Aquapoint, a New Bedford, Mass., environmental company specializing in distributed wastewater treatment, was selected to provide the treatment system for NASA’s Leadership in Energy and Environmental Design (LEED)-certified Infinity Science Center in southern Mississippi.
LEED is the U.S. Building Council’s standard for developing high-performance sustainable buildings efficient in their usage of energy, water and other resources.
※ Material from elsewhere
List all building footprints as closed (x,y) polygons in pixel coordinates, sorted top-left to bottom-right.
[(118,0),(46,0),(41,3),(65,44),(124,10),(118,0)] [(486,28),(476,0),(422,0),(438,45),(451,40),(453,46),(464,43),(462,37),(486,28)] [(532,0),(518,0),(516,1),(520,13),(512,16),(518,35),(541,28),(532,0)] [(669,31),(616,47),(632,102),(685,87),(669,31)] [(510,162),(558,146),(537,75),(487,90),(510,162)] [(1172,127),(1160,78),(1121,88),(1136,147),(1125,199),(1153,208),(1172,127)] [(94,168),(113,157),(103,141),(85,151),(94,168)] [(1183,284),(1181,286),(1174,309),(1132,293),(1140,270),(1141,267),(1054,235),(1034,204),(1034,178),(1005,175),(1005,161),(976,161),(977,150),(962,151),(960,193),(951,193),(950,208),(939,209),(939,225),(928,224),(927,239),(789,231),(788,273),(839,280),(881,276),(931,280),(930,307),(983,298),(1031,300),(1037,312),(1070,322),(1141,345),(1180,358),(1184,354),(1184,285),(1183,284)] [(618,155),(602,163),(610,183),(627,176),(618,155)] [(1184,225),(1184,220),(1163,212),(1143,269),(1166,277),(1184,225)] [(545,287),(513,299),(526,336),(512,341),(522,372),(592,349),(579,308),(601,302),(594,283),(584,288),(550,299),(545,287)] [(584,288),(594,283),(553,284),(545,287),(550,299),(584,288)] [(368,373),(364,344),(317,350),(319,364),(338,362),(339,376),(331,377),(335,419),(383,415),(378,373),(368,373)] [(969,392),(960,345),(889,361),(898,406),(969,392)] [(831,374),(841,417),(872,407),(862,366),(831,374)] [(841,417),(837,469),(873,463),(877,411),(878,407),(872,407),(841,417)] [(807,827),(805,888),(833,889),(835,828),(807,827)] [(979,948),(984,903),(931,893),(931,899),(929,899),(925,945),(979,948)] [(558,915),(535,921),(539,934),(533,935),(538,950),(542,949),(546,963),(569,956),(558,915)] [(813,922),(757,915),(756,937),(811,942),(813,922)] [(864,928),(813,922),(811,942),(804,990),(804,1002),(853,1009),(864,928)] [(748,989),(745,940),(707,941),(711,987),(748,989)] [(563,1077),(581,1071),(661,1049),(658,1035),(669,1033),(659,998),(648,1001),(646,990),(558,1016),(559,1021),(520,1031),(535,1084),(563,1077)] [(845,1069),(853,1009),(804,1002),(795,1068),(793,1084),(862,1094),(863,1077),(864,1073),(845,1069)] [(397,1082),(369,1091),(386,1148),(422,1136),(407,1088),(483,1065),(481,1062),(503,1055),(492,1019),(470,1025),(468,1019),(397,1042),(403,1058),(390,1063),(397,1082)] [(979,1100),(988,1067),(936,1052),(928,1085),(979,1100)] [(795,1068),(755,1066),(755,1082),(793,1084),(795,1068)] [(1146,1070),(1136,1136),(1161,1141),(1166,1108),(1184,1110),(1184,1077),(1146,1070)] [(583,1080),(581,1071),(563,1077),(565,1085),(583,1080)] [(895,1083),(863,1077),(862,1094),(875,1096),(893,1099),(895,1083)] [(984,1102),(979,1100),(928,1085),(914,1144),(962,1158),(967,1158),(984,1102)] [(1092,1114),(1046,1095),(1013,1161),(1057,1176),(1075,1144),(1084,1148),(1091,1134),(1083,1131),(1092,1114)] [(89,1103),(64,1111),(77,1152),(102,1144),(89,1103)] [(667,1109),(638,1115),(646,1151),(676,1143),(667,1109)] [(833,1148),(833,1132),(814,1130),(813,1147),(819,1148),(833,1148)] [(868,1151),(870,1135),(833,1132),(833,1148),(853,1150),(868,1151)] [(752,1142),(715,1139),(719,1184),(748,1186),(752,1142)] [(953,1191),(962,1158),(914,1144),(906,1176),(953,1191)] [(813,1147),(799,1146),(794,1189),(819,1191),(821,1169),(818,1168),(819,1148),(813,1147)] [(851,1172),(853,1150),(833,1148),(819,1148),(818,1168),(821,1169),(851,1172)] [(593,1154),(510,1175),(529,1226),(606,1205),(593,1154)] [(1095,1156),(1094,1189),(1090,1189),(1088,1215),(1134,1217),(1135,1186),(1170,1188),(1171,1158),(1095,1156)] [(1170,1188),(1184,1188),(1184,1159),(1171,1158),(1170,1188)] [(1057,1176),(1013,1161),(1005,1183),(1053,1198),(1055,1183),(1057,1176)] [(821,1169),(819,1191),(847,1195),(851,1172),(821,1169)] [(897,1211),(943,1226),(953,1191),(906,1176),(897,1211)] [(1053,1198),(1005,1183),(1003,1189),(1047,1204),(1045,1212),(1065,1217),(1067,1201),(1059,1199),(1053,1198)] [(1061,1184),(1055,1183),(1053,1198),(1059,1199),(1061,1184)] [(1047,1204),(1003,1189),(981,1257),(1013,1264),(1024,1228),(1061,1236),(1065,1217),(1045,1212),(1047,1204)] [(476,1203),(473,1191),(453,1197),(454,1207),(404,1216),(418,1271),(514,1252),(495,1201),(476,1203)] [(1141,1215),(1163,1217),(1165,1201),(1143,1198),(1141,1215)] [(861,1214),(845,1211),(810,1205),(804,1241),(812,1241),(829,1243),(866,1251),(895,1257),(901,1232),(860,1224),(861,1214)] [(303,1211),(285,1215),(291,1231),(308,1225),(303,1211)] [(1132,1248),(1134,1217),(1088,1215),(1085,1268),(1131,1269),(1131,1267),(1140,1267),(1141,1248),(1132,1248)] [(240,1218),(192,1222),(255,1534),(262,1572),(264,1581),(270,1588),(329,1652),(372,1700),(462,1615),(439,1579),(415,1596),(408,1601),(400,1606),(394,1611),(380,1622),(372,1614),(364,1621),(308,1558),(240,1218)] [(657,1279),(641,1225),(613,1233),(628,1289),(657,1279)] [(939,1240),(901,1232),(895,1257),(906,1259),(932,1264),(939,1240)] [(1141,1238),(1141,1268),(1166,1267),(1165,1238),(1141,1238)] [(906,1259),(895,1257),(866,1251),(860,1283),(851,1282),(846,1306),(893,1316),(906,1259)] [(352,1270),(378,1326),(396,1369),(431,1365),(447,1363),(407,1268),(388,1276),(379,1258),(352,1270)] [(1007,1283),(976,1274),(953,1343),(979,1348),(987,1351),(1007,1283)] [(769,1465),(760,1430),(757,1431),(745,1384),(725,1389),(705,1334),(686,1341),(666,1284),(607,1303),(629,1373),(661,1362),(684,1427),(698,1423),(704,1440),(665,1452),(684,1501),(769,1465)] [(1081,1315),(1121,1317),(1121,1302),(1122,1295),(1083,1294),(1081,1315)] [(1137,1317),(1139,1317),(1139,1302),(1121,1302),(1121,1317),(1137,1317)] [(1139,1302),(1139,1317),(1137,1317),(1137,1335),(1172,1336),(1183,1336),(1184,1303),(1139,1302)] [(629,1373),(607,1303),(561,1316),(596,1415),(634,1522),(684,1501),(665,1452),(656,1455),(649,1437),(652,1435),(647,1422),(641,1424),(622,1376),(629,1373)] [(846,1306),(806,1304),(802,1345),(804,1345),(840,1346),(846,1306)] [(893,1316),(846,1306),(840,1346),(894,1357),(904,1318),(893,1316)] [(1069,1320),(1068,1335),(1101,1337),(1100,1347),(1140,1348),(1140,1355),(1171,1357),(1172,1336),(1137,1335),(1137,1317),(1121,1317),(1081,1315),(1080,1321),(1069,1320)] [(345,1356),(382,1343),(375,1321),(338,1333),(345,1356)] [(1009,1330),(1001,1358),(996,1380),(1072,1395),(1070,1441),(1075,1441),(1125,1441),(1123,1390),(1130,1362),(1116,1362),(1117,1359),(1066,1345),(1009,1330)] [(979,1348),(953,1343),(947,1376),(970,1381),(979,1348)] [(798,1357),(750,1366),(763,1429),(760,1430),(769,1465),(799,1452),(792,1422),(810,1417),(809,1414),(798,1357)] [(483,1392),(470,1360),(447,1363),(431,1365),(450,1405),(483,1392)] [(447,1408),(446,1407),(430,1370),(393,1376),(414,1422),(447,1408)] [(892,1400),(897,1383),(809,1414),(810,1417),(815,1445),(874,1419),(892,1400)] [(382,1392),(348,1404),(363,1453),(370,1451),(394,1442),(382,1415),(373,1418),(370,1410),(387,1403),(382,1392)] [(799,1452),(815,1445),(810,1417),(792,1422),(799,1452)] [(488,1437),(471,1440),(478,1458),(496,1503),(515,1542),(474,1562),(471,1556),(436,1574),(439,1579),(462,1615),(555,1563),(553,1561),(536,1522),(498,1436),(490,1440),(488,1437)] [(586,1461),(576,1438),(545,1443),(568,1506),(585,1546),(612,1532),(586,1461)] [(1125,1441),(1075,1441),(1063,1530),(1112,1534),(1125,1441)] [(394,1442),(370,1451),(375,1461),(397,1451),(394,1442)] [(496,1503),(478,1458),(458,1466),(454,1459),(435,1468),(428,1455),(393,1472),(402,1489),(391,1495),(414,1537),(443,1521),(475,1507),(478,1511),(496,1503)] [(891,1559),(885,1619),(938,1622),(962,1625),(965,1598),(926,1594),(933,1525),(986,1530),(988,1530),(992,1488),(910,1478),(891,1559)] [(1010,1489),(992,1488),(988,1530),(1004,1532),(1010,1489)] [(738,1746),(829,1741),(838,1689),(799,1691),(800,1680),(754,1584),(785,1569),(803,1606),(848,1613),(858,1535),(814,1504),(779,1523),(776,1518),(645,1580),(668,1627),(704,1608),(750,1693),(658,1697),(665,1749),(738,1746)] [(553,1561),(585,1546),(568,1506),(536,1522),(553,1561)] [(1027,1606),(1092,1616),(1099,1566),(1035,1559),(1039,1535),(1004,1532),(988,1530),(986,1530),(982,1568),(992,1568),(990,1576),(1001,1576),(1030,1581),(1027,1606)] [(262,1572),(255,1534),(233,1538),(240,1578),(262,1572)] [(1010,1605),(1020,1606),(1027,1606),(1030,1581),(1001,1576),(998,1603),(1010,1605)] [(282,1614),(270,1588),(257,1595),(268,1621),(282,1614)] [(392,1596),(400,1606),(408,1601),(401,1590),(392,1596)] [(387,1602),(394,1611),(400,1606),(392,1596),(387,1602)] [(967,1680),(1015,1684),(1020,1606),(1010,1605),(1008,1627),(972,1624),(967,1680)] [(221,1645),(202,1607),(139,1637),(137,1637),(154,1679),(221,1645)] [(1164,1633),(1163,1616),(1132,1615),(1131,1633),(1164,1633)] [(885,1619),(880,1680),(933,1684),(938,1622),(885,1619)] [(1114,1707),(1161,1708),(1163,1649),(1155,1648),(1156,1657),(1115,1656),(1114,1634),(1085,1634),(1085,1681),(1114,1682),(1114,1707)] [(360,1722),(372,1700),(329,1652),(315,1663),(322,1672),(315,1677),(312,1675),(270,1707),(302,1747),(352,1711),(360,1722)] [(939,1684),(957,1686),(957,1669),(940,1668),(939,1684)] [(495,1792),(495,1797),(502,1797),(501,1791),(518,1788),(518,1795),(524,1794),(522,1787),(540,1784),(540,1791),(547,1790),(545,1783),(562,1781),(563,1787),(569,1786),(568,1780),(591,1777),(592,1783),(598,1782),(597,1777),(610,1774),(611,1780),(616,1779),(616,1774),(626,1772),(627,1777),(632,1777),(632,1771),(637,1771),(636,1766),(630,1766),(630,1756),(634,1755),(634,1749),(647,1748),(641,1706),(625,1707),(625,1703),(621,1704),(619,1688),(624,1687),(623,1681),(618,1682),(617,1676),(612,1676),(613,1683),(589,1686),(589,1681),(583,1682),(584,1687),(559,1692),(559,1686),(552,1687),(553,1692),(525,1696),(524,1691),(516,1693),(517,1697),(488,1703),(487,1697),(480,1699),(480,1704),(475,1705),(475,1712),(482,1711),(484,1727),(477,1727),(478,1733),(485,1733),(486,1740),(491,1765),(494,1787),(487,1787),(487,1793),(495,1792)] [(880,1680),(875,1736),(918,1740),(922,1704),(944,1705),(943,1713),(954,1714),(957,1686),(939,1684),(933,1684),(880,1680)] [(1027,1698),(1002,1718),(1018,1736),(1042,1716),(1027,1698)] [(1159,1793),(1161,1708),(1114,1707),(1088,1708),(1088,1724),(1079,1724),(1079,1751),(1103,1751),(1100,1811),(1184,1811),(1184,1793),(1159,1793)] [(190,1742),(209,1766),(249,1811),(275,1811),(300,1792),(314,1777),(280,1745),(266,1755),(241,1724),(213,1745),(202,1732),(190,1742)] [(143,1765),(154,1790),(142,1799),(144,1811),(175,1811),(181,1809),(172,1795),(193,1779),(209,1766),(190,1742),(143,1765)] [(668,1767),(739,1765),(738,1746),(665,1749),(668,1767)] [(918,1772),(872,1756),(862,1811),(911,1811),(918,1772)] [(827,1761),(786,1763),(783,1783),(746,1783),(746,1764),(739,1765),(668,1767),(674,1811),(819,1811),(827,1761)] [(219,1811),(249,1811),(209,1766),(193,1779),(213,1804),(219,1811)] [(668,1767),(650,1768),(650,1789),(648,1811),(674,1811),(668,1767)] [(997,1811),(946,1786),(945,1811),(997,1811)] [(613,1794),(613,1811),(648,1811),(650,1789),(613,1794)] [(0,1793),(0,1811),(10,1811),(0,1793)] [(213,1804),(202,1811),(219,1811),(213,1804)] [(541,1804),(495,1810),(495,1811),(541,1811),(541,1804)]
“This is a new industry,” Aquapoint’s CEO, Craig Lindell, said. “Wastewater management is no longer simply about the disposal of pollution to preserve public health. Wastewater is now a resource and its infrastructure will now be designed to achieve integrated water resource and watershed management. Wastewater will be treated to standards that enable us to recycle and reuse it to support our communities and the natural systems on which they depend and then to the extent possible, return it to the source from which it came.”
Illustrating how water and energy are interrelated, Lindell described a 100-home community in El Paso, Texas. The development will receive its electricity exclusively from solar and hydrogen fuel cell technologies. The wastewater will be treated to Texas reuse standards. Twenty-seven percent will be recycled for toilet flushing and 70% will be reused for irrigation.
The German energy company Green Flash Energy chose Aquapoint’s Bioclere because it operates reliably on very little electricity. Green Flash Energy estimates the average home will spend about $40 dollars per year for its share of the electrical costs while it will save almost twice that amount in the reduction of its water bill.